草履を編む生業の三吉、関根(平幹二朗)に勝ち越しているのに名人には品位や教養が必要だと云われて身を引いて、お祝いの品に自分の編んだ草履の束を関根に差し出す。このとき三吉の心根には何のイロニーもないのだが、世襲名人制にとっては、これはイロニーなのだ、という処が素晴らしい。品位や教養とは人として何でもないのだ。

団扇太鼓叩きまくる日蓮宗、能勢の妙見山への信仰があられもなく強調されており、海に入って叩くのには参った。淡島千景も過剰だ。阪妻作でも同様だから仕方がないのだろうが、伊藤大輔はなんでここに拘るのだろう。純粋に史実なのか。自らの宗旨だったのか。集客の関係なのか。機会があれば調べてみたい。

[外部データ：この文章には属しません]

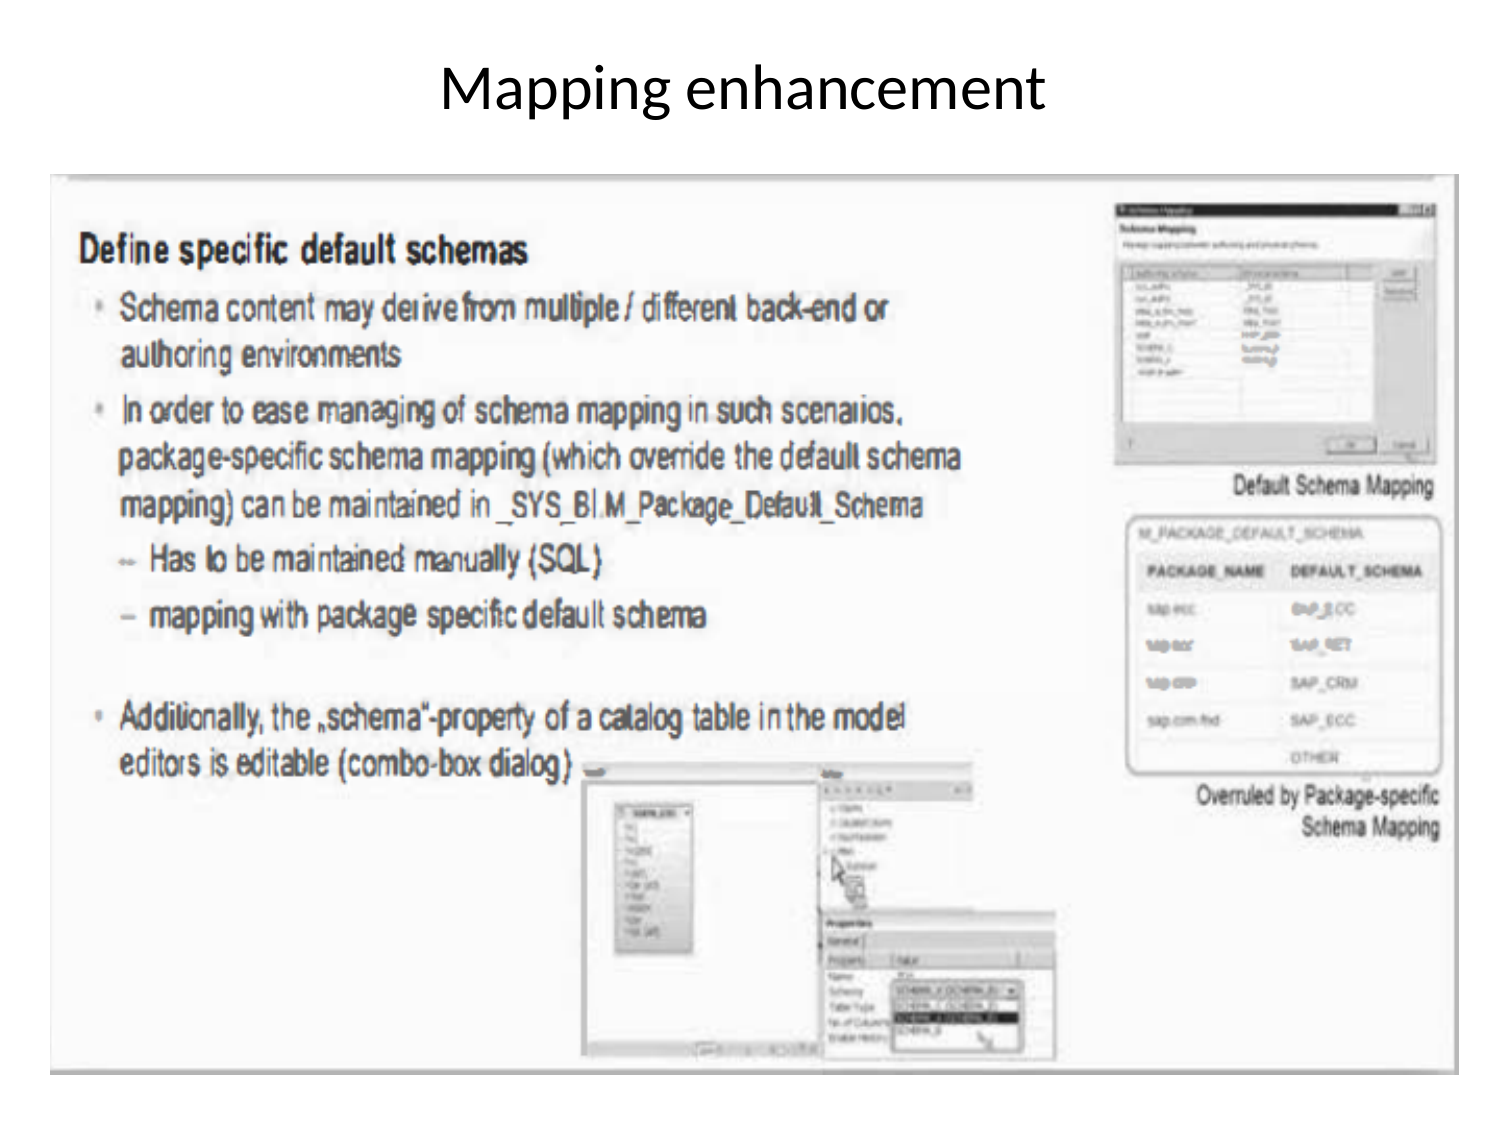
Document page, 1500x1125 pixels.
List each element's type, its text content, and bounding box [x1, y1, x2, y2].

picture [49, 174, 1459, 1076]
title Mapping enhancement [112, 37, 1375, 130]
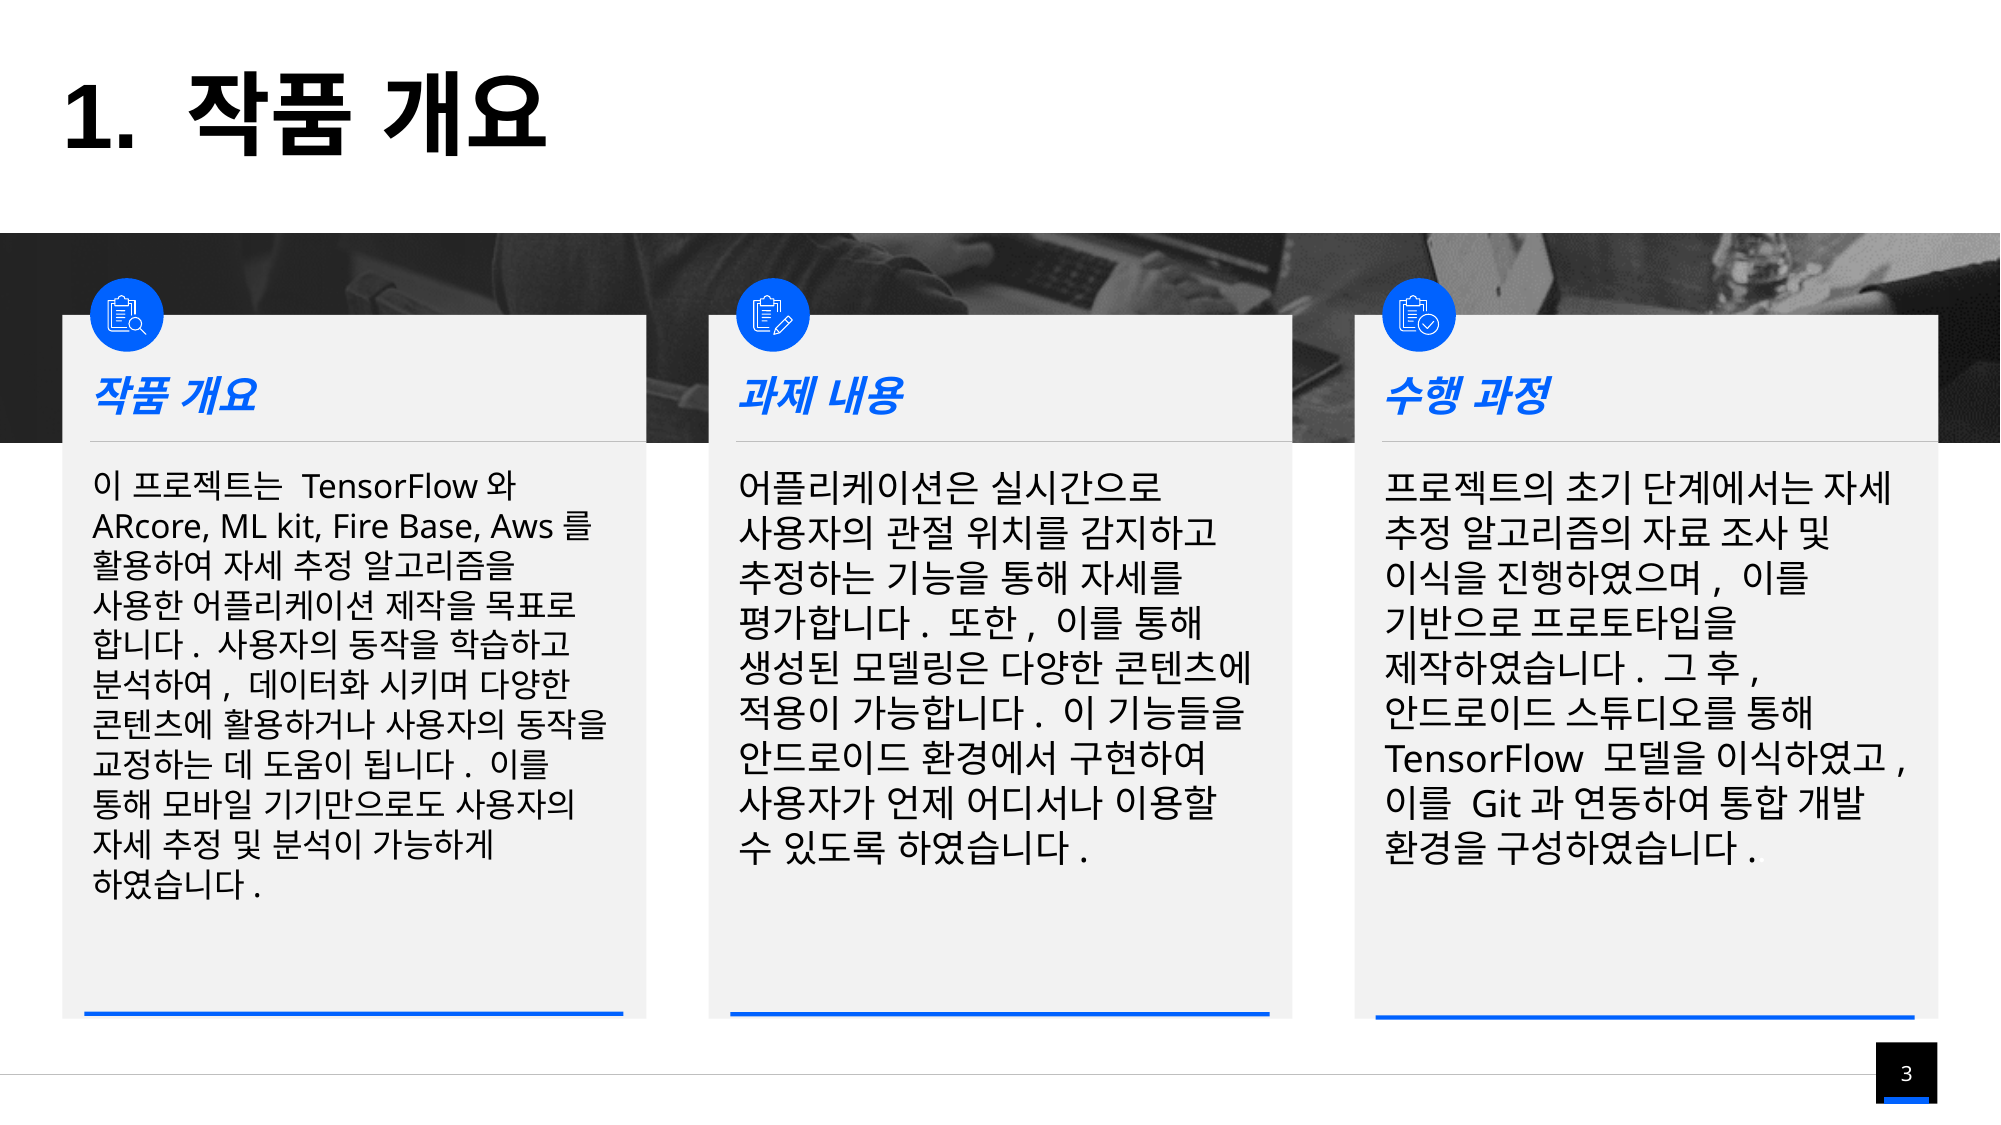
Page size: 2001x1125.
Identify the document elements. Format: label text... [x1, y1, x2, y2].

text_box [753, 295, 793, 335]
text_box 3 [1874, 1058, 1939, 1088]
text_box 1. 작품 개요 [62, 70, 1938, 167]
text_box [1875, 1088, 1939, 1105]
picture [0, 233, 2000, 443]
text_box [1399, 295, 1439, 335]
text_box [1875, 1041, 1939, 1058]
text_box [84, 1011, 624, 1016]
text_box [107, 295, 146, 335]
text_box 이 프로젝트는 TensorFlow와 ARcore, ML kit, Fire Base, Aws를 활용하여 자세 추정 알고리즘을 사용한 어플리케이션 제작을 목표로 합니다. 사용자의 동작을 학습하고 분석하여, 데이터화 시키며 다양한 콘텐츠에 활용하거나 사용자의 동작을 교정하는 데 도움이 됩니다. 이를 통해 모바일 기기만으로도 사용자의 자세 추정 및 분석이 가능하게 하였습니다. [61, 443, 647, 1020]
text_box 어플리케이션은 실시간으로 사용자의 관절 위치를 감지하고 추정하는 기능을 통해 자세를 평가합니다. 또한, 이를 통해 생성된 모델링은 다양한 콘텐츠에 적용이 가능합니다. 이 기능들을 안드로이드 환경에서 구현하여 사용자가 언제 어디서나 이용할 수 있도록 하였습니다. [708, 443, 1293, 1020]
text_box [1375, 1015, 1915, 1020]
text_box 프로젝트의 초기 단계에서는 자세 추정 알고리즘의 자료 조사 및 이식을 진행하였으며, 이를 기반으로 프로토타입을 제작하였습니다. 그 후, 안드로이드 스튜디오를 통해 TensorFlow 모델을 이식하였고, 이를 Git과 연동하여 통합 개발 환경을 구성하였습니다.. [1354, 443, 1940, 1020]
text_box [730, 1012, 1270, 1017]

25銀の件は将棋の判る人には「次の一手」問題のような演出で、指導の升田幸三作か(三吉は「銀が泣いている」と嘆くが、あれはこの場面ではない)。通天閣が望まれ、汽車の煙だけが舞うセットは阪妻作が再現されている。通天閣の辺りにあんな傾斜地はなく、想像の場所なんだろうか。

いいシーンがたくさんある。親子心中の線路、階段を撥ねて落ちるキセル、庭で落葉燃やす煙、最後に三吉が橋の上で消える汽車の煙。花沢徳衛の被るサファリ帽のような帽子はたまに見るがあれ何なんだろう。ベストショットは淡島のお守りから零れ落ちる王将。抜群の小物遣いで見事に決まった。